A study was made of the proteins synthesized in cowpea protoplasts infected with cowpea mosaic virus (CPMV). Protoplasts were labelled with ³⁵S-methionine at different times during the infection cycle and the proteins synthesized were analysed by SDS-polyacrylamide slab gel electrophoresis of different subcellular fractions. Since no shut-off of host protein synthesis occurred, virus-specific protein synthesis had to be distinguished from a high background of protoplast proteins. Eleven polypeptides with mol. wt. of 170, 130, 112, 110, 87, 84, 68, 37, 30, 24 and 23 (all x 10³) were detected whose synthesis was either induced or stimulated by CPMV infection. No differences were observed between the electrophoretic patterns of samples from uninfected and CPMV-infected protoplasts during the first 8 h of infection (latent phase). The 170 x 10³ and 30 x 10³ species were the first virus-related polypeptides detectable by labelling between 9 and 15 h after inoculation.

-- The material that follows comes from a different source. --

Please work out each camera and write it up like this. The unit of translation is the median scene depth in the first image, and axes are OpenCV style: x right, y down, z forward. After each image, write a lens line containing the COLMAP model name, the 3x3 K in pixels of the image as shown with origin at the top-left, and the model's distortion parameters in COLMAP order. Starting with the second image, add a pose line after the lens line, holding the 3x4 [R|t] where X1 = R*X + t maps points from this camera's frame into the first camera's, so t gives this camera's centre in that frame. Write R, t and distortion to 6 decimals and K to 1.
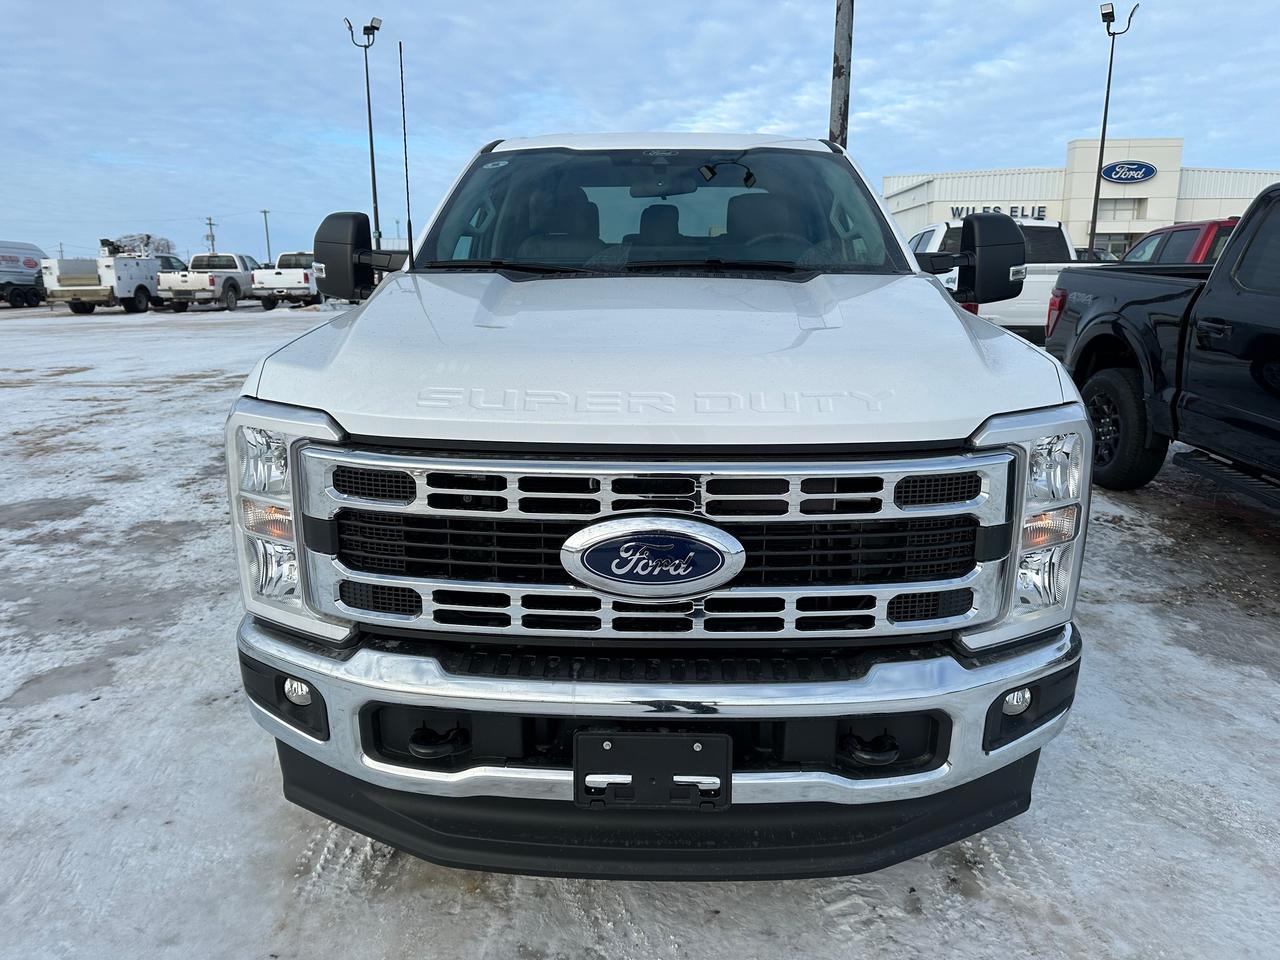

From about 16 h after inoculation, all other virus-related proteins appeared to be synthesized at increasing rates. The polypeptides with mol. wt. of 170, 130, 112, 110, 68, 37 and 23 (all x 10³) could be designated as virus-induced; the others may well be host-coded proteins, the synthesis of which is stimulated by CPMV infection. Although CPMV replication is known to occur in close association with virus-induced cytopathic membrane structures the 112 x 10³ and 68 x 10³ mol. wt. polypeptides were the only virus-related proteins specifically found in the particulate fractions of the protoplasts. From the 11 virus-related proteins, the 37 x 10³, 24 x 10³ and 23 x 10³ mol. wt. proteins were identified as virus coat proteins. The 170 x 10³ and 30 x 10³ mol. wt. polypeptides also appeared to be virus-specific and to be coded for by CPMV bottom component RNA.

^* Present address: Institute of Virology, Veterinary Faculty, State University, Yalelaan 1, Utrecht, The Netherlands.

Received 19 February 1980; accepted 28 July 1980.